Кристофоли стоял рядом, пока Марк-Антуан говорил чиновнику, что он Мелвилл, и сообщал все соответствующие данные. Чиновник записал их в журнал. Затем он приказал двум лучникам обыскать Марк-Антуана. Однако, не считая шпаги, ничего такого, что следовало бы у него отобрать, они не нашли.
По окончании этой процедуры те же лучники провели его вслед за надзирателем в помещение для арестованных. Это была комната средних размеров, в которой находились стол, стул, табурет с тазом и кувшином и кровать на колесиках.
Ему сказали, что за деньги он может приобрести то, что ему понадобится и что не выходит за рамки разумного; надзиратель посоветовал ему заказать ужин.
После этого его оставили в одиночестве, и он должен был признать тот несомненный факт, что он стал арестантом инквизиции. Обычно этот факт вселял ужас в людей, но Марк-Антуан постарался отнестись к нему с философским спокойствием. Все это раздражало его, но не пугало.
Он написал записки сэру Ричарду Уорзингтону и графу Пиццамано, прося их помощи.

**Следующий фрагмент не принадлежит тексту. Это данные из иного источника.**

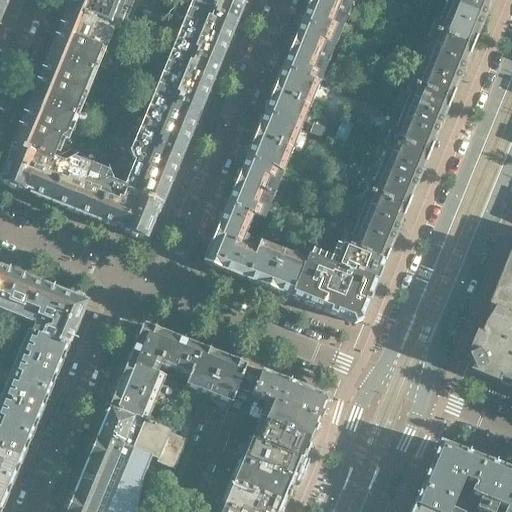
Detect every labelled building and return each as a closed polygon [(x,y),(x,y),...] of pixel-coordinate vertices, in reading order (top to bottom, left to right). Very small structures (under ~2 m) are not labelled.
[(102,0),(71,0),(67,12),(109,29),(124,35),(133,12),(118,6),(102,0)] [(102,0),(118,6),(133,12),(137,0),(102,0)] [(235,24),(244,1),(241,0),(196,0),(194,7),(235,24)] [(344,27),(349,14),(315,0),(309,0),(301,20),(333,33),(337,24),(344,27)] [(352,0),(315,0),(349,14),(355,1),(352,0)] [(483,22),(491,0),(451,0),(448,8),(483,22)] [(150,19),(152,15),(154,11),(144,7),(140,16),(143,17),(143,16),(150,19)] [(226,46),(235,24),(194,7),(184,29),(226,46)] [(159,18),(162,11),(155,8),(154,11),(152,15),(159,18)] [(472,48),(483,22),(448,8),(441,26),(433,22),(429,31),(472,48)] [(100,51),(109,29),(67,12),(58,34),(100,51)] [(156,26),(159,18),(152,15),(150,19),(149,23),(156,26)] [(147,27),(149,23),(150,19),(143,16),(143,17),(140,24),(147,27)] [(329,42),(333,33),(301,20),(292,42),(331,58),(336,45),(329,42)] [(217,68),(226,46),(184,29),(175,51),(217,68)] [(461,75),(472,48),(429,31),(426,39),(434,43),(427,61),(461,75)] [(91,73),(100,51),(58,34),(49,56),(91,73)] [(326,71),(331,58),(292,42),(283,64),(315,77),(318,68),(326,71)] [(208,90),(217,68),(175,51),(166,73),(208,90)] [(132,64),(134,60),(135,57),(128,53),(125,61),(132,64)] [(141,63),(144,56),(137,53),(135,57),(134,60),(141,63)] [(82,95),(91,73),(49,56),(40,78),(82,95)] [(138,70),(141,63),(134,60),(132,64),(131,67),(138,70)] [(129,71),(131,67),(132,64),(125,61),(122,68),(129,71)] [(450,102),(461,75),(427,61),(419,79),(411,76),(407,84),(450,102)] [(313,103),(322,80),(315,77),(283,64),(274,87),(313,103)] [(199,112),(208,90),(166,73),(157,95),(199,112)] [(73,117),(82,95),(40,78),(31,100),(73,117)] [(439,128),(450,102),(407,84),(404,93),(412,96),(405,114),(439,128)] [(304,125),(313,103),(274,87),(265,109),(304,125)] [(190,135),(199,112),(157,95),(148,118),(190,135)] [(123,107),(126,100),(119,97),(117,101),(116,104),(123,107)] [(114,108),(116,104),(117,101),(110,98),(107,105),(114,108)] [(64,138),(73,117),(31,100),(22,122),(61,139),(64,138)] [(120,115),(123,107),(116,104),(114,108),(113,112),(120,115)] [(111,116),(113,112),(114,108),(107,105),(104,113),(111,116)] [(295,147),(304,125),(265,109),(256,131),(295,147)] [(428,155),(439,128),(405,114),(397,132),(389,129),(386,138),(428,155)] [(181,157),(190,135),(148,118),(139,140),(181,157)] [(48,159),(57,138),(60,139),(61,139),(22,122),(12,146),(46,160),(48,159)] [(286,169),(295,147),(256,131),(247,153),(278,166),(286,169)] [(99,145),(101,139),(94,136),(92,142),(95,143),(99,145)] [(417,182),(428,155),(386,138),(382,146),(390,149),(383,168),(417,182)] [(106,150),(109,142),(101,139),(99,145),(98,147),(106,150)] [(170,183),(181,157),(139,140),(129,164),(130,167),(170,183)] [(89,148),(88,151),(92,153),(95,154),(98,147),(99,145),(95,143),(92,142),(89,148)] [(0,183),(25,194),(35,169),(43,172),(46,163),(50,162),(49,161),(48,162),(48,160),(48,159),(46,160),(12,146),(0,175),(0,183)] [(103,157),(106,150),(98,147),(95,154),(103,157)] [(274,175),(278,166),(247,153),(238,175),(277,191),(282,178),(274,175)] [(50,203),(66,163),(63,164),(62,166),(50,162),(46,163),(43,172),(35,169),(25,194),(50,203)] [(72,212),(89,171),(67,162),(66,163),(50,203),(72,212)] [(160,207),(170,183),(130,167),(131,169),(134,170),(125,191),(126,193),(160,207)] [(407,208),(417,182),(383,168),(376,186),(367,182),(364,191),(407,208)] [(94,221),(110,181),(110,179),(89,171),(72,212),(94,221)] [(271,204),(277,191),(238,175),(229,198),(260,211),(264,201),(271,204)] [(128,207),(121,203),(124,194),(122,190),(111,186),(112,184),(110,181),(94,221),(119,231),(128,207)] [(146,242),(160,207),(126,193),(125,191),(125,192),(124,192),(123,191),(122,190),(124,194),(121,203),(128,207),(119,231),(146,242)] [(396,235),(407,208),(364,191),(360,199),(369,203),(361,221),(396,235)] [(241,235),(249,217),(256,220),(260,211),(229,198),(215,232),(246,245),(249,238),(241,235)] [(385,262),(396,235),(361,221),(354,239),(346,236),(342,244),(385,262)] [(253,248),(246,245),(215,232),(201,264),(241,280),(253,248)] [(265,290),(280,251),(256,241),(253,248),(241,280),(265,290)] [(365,312),(385,262),(342,244),(333,265),(307,255),(304,260),(289,299),(290,300),(342,320),(353,325),(361,322),(365,312)] [(289,299),(304,260),(280,251),(265,290),(289,299)] [(511,263),(472,363),(474,364),(474,365),(474,367),(475,369),(476,371),(478,372),(477,374),(511,387),(511,263)] [(0,309),(14,275),(0,269),(0,309)] [(0,311),(23,321),(38,285),(14,275),(0,309),(0,311)] [(50,324),(62,294),(38,285),(23,321),(36,325),(38,319),(50,324)] [(64,357),(86,304),(62,294),(50,324),(38,319),(36,325),(28,343),(64,357)] [(0,335),(4,337),(8,327),(0,323),(0,335)] [(159,367),(170,338),(160,334),(160,333),(146,328),(145,328),(141,326),(135,341),(136,341),(126,364),(155,376),(159,367)] [(0,356),(5,359),(17,331),(8,327),(4,337),(0,346),(0,347),(0,356)] [(188,378),(200,350),(170,338),(159,367),(188,378)] [(55,379),(64,357),(28,343),(20,365),(55,379)] [(207,397),(222,358),(200,349),(200,350),(188,378),(184,388),(207,397)] [(229,405),(244,367),(222,358),(207,397),(229,405)] [(154,405),(164,380),(155,376),(126,364),(116,389),(154,405)] [(46,400),(55,379),(20,365),(11,386),(46,400)] [(248,403),(251,394),(260,373),(244,367),(229,405),(218,432),(229,436),(233,438),(242,416),(248,403)] [(273,403),(282,382),(269,377),(269,376),(260,373),(251,394),(271,402),(273,403)] [(326,404),(323,398),(294,387),(294,386),(282,381),(282,382),(273,403),(319,422),(322,415),(321,415),(325,404),(326,404)] [(38,421),(46,400),(11,386),(2,407),(38,421)] [(144,429),(154,405),(116,389),(106,413),(106,414),(144,429)] [(319,422),(273,403),(271,402),(262,424),(310,444),(319,422)] [(257,422),(263,409),(248,403),(242,416),(257,422)] [(0,430),(29,442),(38,421),(2,407),(0,412),(0,430)] [(128,511),(113,506),(121,485),(117,483),(120,476),(138,483),(146,463),(175,475),(186,447),(144,429),(106,414),(97,434),(94,442),(86,462),(83,469),(74,490),(71,497),(65,511),(128,511)] [(301,466),(310,444),(262,424),(253,446),(301,466)] [(0,455),(20,464),(29,442),(0,430),(0,455)] [(220,458),(229,436),(218,432),(209,454),(220,458)] [(301,466),(253,446),(247,444),(238,466),(256,473),(258,470),(267,474),(266,477),(291,488),(301,466)] [(475,484),(484,462),(439,444),(430,465),(464,479),(475,484)] [(211,480),(220,458),(209,454),(199,475),(211,480)] [(0,480),(11,485),(20,464),(0,455),(0,480)] [(480,511),(484,511),(502,469),(484,462),(475,484),(471,495),(482,499),(478,511),(480,511)] [(454,501),(464,479),(430,465),(421,488),(454,501)] [(291,488),(266,477),(264,481),(255,477),(256,473),(238,466),(229,488),(282,510),(291,488)] [(507,509),(511,496),(511,472),(502,469),(484,511),(492,511),(495,505),(507,509)] [(216,482),(211,480),(199,475),(190,497),(201,502),(207,504),(216,482)] [(0,505),(2,506),(11,485),(0,480),(0,505)] [(281,511),(282,510),(229,488),(220,510),(225,511),(281,511)] [(453,511),(451,511),(454,501),(421,488),(413,506),(427,511),(453,511)] [(197,511),(201,502),(190,497),(184,511),(197,511)]
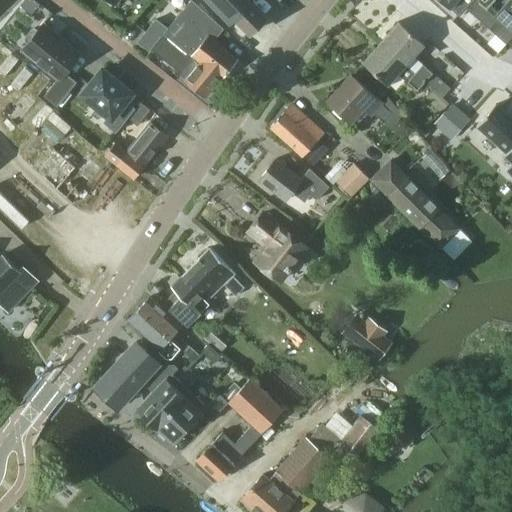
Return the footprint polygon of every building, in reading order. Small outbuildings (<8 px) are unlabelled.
[(191,0),(189,0),(167,27),(163,32),(190,55),(191,53),(193,55),(221,78),(238,58),(214,39),(223,28),(191,0)] [(204,0),(230,26),(231,24),(230,24),(236,18),(250,32),(265,17),(248,0),(204,0)] [(477,0),(440,0),(450,8),(451,8),(460,17),(467,8),(489,27),(495,33),(503,23),(497,18),(496,17),(484,7),(477,0)] [(503,23),(495,33),(506,42),(511,35),(511,32),(510,30),(511,28),(511,17),(510,15),(511,14),(506,9),(504,8),(496,17),(497,18),(503,23)] [(206,96),(221,78),(193,55),(191,53),(190,55),(163,32),(167,27),(155,18),(137,41),(149,50),(151,49),(177,70),(176,71),(186,79),(206,96)] [(381,42),(425,81),(433,72),(415,56),(425,44),(399,21),(381,42)] [(25,40),(28,43),(23,49),(58,78),(44,95),(57,105),(77,81),(65,72),(80,53),(43,23),(38,30),(35,28),(31,30),(26,36),(25,40)] [(417,90),(425,81),(381,42),(363,62),(389,85),(399,74),(417,90)] [(128,118),(132,112),(123,104),(132,92),(102,68),(81,95),(108,117),(105,122),(116,131),(128,118)] [(425,81),(444,97),(452,88),(433,72),(425,81)] [(351,74),(328,100),(352,122),(363,110),(371,117),(373,114),(383,123),(397,107),(388,98),(384,103),(351,74)] [(138,126),(150,109),(140,101),(132,112),(128,118),(138,126)] [(303,156),(325,133),(292,103),(271,127),(303,156)] [(511,116),(497,103),(476,126),(506,153),(503,156),(511,164),(507,168),(511,172),(511,116)] [(451,105),(441,116),(457,130),(467,119),(451,105)] [(59,111),(46,121),(58,135),(70,125),(59,111)] [(126,150),(144,165),(168,136),(149,121),(126,150)] [(106,155),(133,178),(144,165),(126,150),(116,142),(106,155)] [(301,177),(276,158),(259,180),(286,201),(292,192),(305,202),(310,195),(317,200),(330,186),(309,167),(301,177)] [(390,158),(370,178),(388,196),(388,197),(442,249),(444,248),(455,258),(473,240),(462,229),(390,158)] [(350,195),(368,177),(354,164),(336,182),(350,195)] [(281,280),(307,247),(265,213),(249,231),(264,243),(258,251),(261,253),(255,260),(281,280)] [(207,301),(208,301),(225,284),(231,290),(241,281),(234,274),(236,273),(210,247),(181,277),(207,301)] [(0,255),(0,301),(8,310),(37,280),(22,266),(19,269),(3,253),(0,255)] [(210,303),(208,301),(207,301),(181,277),(171,287),(175,291),(162,303),(188,325),(202,312),(202,311),(210,303)] [(137,310),(176,345),(182,338),(175,333),(182,325),(149,296),(137,310)] [(180,349),(176,345),(137,310),(127,322),(159,351),(166,358),(172,358),(180,349)] [(122,409),(129,401),(166,362),(141,339),(100,382),(100,389),(122,409)] [(155,426),(190,389),(173,374),(179,367),(175,364),(168,364),(166,362),(150,379),(159,388),(138,410),(141,414),(140,415),(153,428),(154,426),(155,426)] [(219,480),(283,407),(251,378),(231,400),(256,422),(236,443),(223,431),(196,458),(198,461),(198,464),(205,471),(209,470),(219,480)] [(190,389),(155,426),(156,428),(157,426),(159,428),(157,430),(171,442),(172,440),(174,442),(201,414),(210,422),(229,402),(220,393),(208,406),(190,389)] [(364,415),(337,450),(353,462),(379,427),(364,415)] [(392,435),(409,445),(419,430),(402,419),(392,435)] [(263,473),(241,498),(247,502),(245,504),(252,510),(254,508),(257,511),(282,511),(331,457),(306,436),(269,478),(263,473)] [(304,511),(383,511),(384,505),(366,491),(346,500),(344,509),(341,511),(339,511),(306,511),(304,511)]
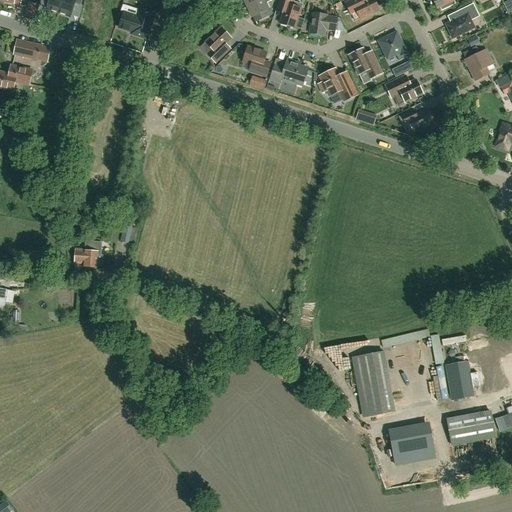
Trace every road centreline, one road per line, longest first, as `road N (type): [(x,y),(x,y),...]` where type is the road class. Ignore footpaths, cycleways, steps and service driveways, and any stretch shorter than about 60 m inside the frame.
road 1 (unclassified): [(472,172),(0,19)]
road 2 (residential): [(407,12),(315,52),(243,28),(230,0)]
road 3 (residential): [(472,172),(465,130),(407,12)]
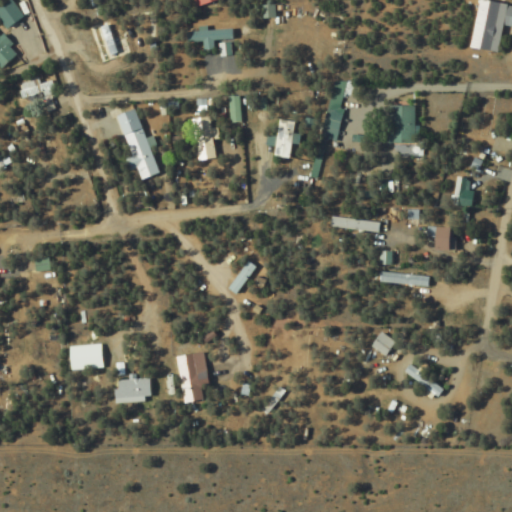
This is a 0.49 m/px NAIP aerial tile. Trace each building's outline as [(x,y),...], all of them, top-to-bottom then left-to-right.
[(502,2),(489,0),(480,0),(473,47),(493,50),(502,2)] [(103,62),(122,56),(110,21),(91,28),(103,62)] [(204,41),(204,49),(216,48),(216,39),(235,39),(235,30),(187,30),(188,41),(204,41)] [(53,80),(43,84),(41,78),(21,85),(25,98),(56,88),(53,80)] [(228,96),(228,122),(241,122),(241,96),(228,96)] [(46,111),(55,108),(51,97),(42,100),(46,111)] [(393,142),(415,142),(415,105),(393,105),(393,142)] [(161,173),(136,108),(117,116),(142,180),(161,173)] [(191,120),(197,161),(217,158),(212,117),(191,120)] [(292,157),(294,120),(277,119),(275,156),(292,157)] [(454,203),(461,205),(466,179),(458,177),(454,203)] [(330,227),(381,231),(382,221),(331,217),(330,227)] [(456,227),(437,227),(437,250),(456,250),(456,227)] [(35,259),(36,270),(50,269),(49,257),(35,259)] [(257,266),(248,260),(230,288),(239,293),(257,266)] [(414,318),(427,286),(409,279),(396,311),(414,318)] [(396,340),(381,331),(372,347),(387,356),(396,340)] [(104,368),(104,344),(71,345),(72,369),(104,368)] [(177,357),(187,402),(206,398),(203,386),(212,384),(205,351),(177,357)] [(117,378),(117,397),(153,397),(153,378),(117,378)]
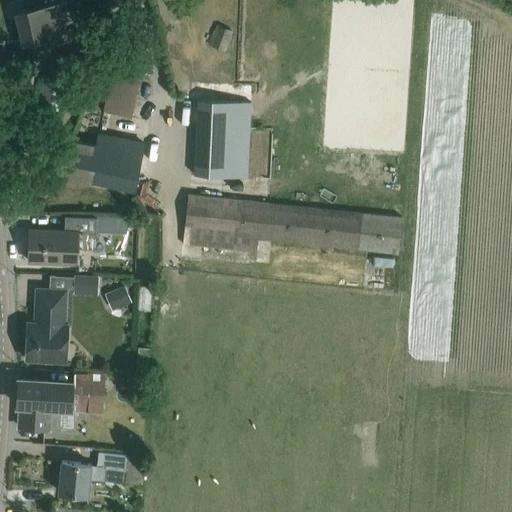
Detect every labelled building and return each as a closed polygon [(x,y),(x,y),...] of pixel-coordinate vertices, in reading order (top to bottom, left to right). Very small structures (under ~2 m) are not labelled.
[(61,2),(35,8),(15,12),(23,44),(38,40),(40,45),(70,38),(61,2)] [(208,47),(225,52),(232,31),(215,25),(208,47)] [(103,114),(130,118),(139,67),(112,63),(103,114)] [(64,75),(62,75),(42,73),(40,97),(61,99),(64,75)] [(196,99),(192,175),(247,177),(251,102),(196,99)] [(280,138),(281,120),(264,120),(264,137),(280,138)] [(143,143),(118,138),(98,134),(96,144),(71,138),(63,176),(125,188),(133,190),(143,143)] [(187,194),(184,230),(182,244),(256,252),(257,238),(397,252),(401,217),(187,194)] [(96,216),(89,215),(69,215),(68,230),(29,229),(28,261),(81,263),(82,247),(95,248),(96,216)] [(97,294),(98,275),(74,274),(73,293),(97,294)] [(162,302),(163,277),(152,276),(151,302),(162,302)] [(111,309),(130,301),(123,285),(104,293),(111,309)] [(65,290),(56,290),(36,289),(35,323),(28,322),(27,322),(25,359),(26,359),(26,358),(46,359),(65,361),(67,324),(63,324),(65,290)] [(18,379),(16,405),(20,405),(18,425),(59,428),(60,409),(74,410),(74,409),(102,410),(105,373),(74,372),(73,381),(18,379)] [(126,481),(130,453),(99,450),(98,464),(62,460),(59,491),(88,495),(90,478),(105,480),(106,467),(126,469),(124,481),(126,481)]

Просьба, обращенная к первому из них, была скорее требованием защитить его права иностранца, графа же он просил об одолжении.
Оказалось, однако, что о помощи он мог не беспокоиться. Катарин Корнер, хотя и склонялся к мысли о виновности Марк-Антуана, тем не менее позаботился о том, чтобы тот имел возможность опровергнуть это убеждение. Поэтому, когда на следующее утро Марк-Антуан предстал перед грозным трибуналом инквизиторской тройки, он увидел, что и британский посол, и граф Пиццамано уже находятся там.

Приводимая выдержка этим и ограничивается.